(Extracted records begins)

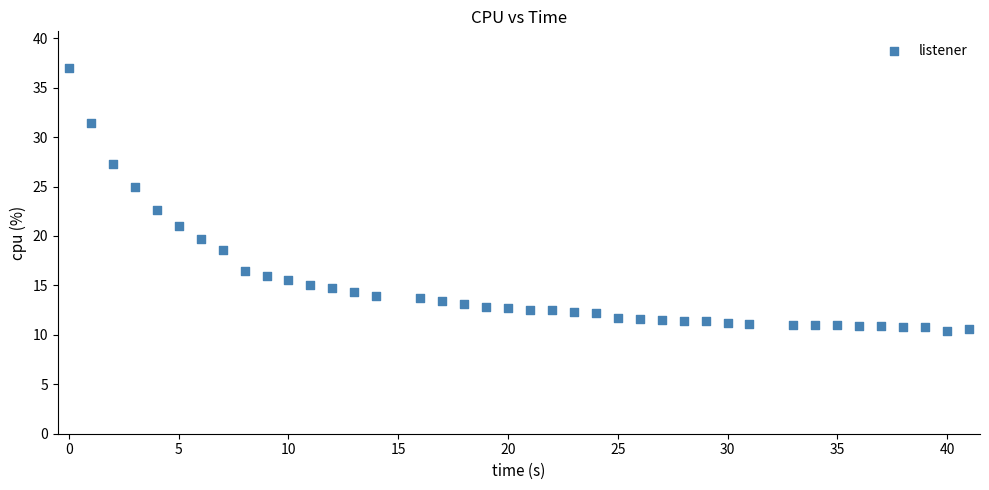

What is the range of X values (max minus min)?

41.0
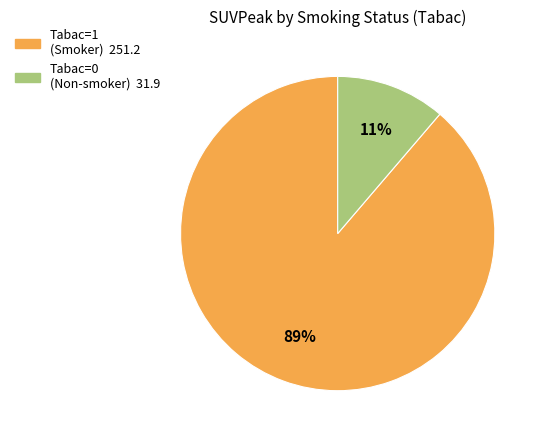

Is there any slice that represents more than half of the pie?

Yes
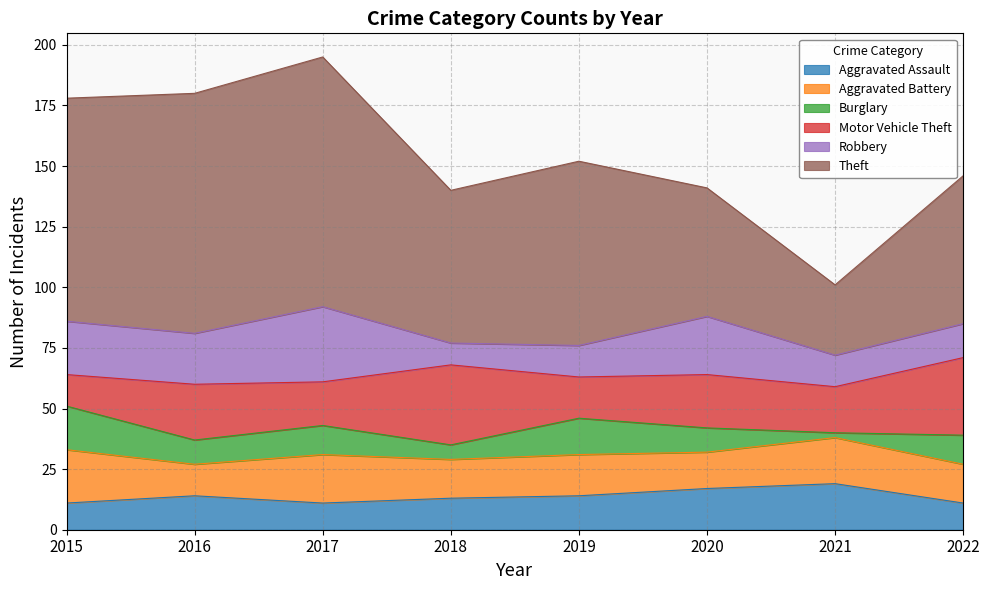

How many lines are shown in the chart?

6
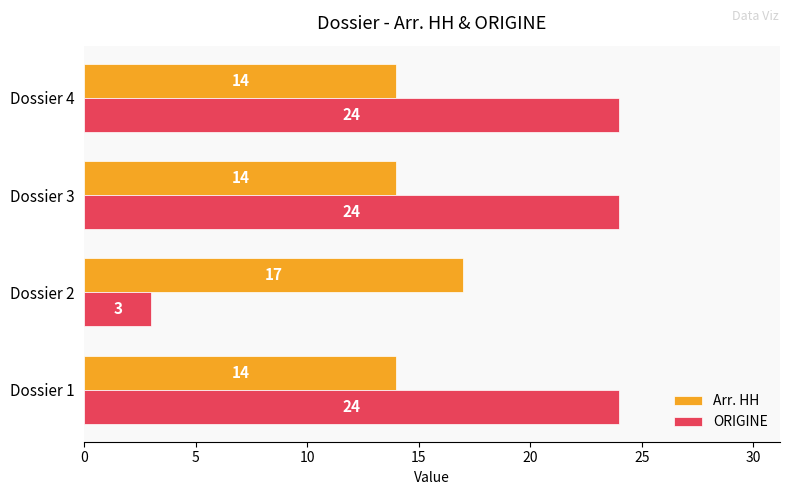

What is the average value of the Arr. HH series?

15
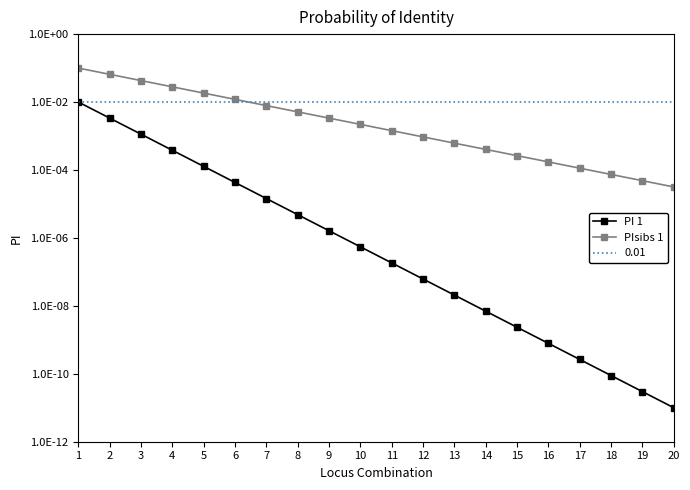

List the series in order of their peak value, lowest first.

PI 1, PIsibs 1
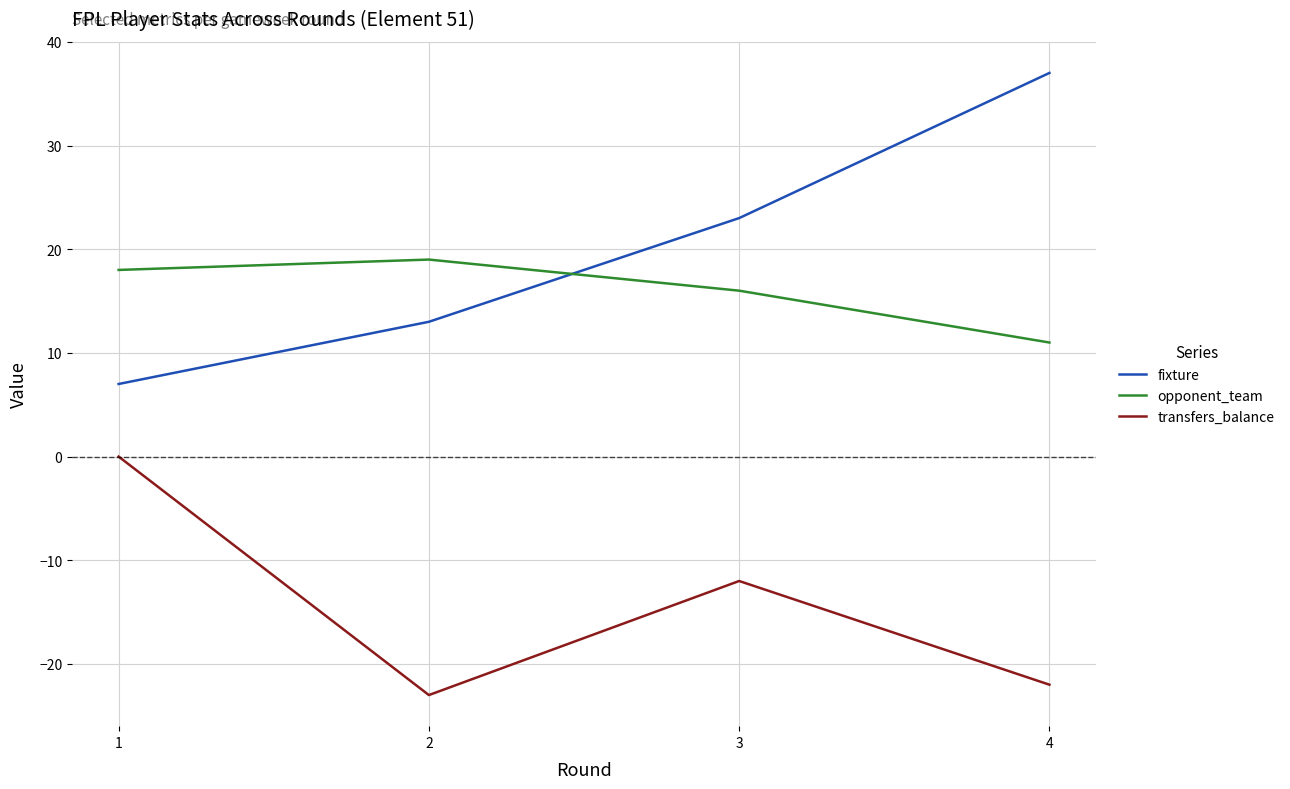

True or false: fixture and opponent_team intersect in this chart.

True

(Extracted records ends)

Activity - Gather every line of the material that contains the word "What", treating uppercase and lowercase as different.

Expected answer -
What is the range of X values (max minus min)?
What is the average value of the Arr. HH series?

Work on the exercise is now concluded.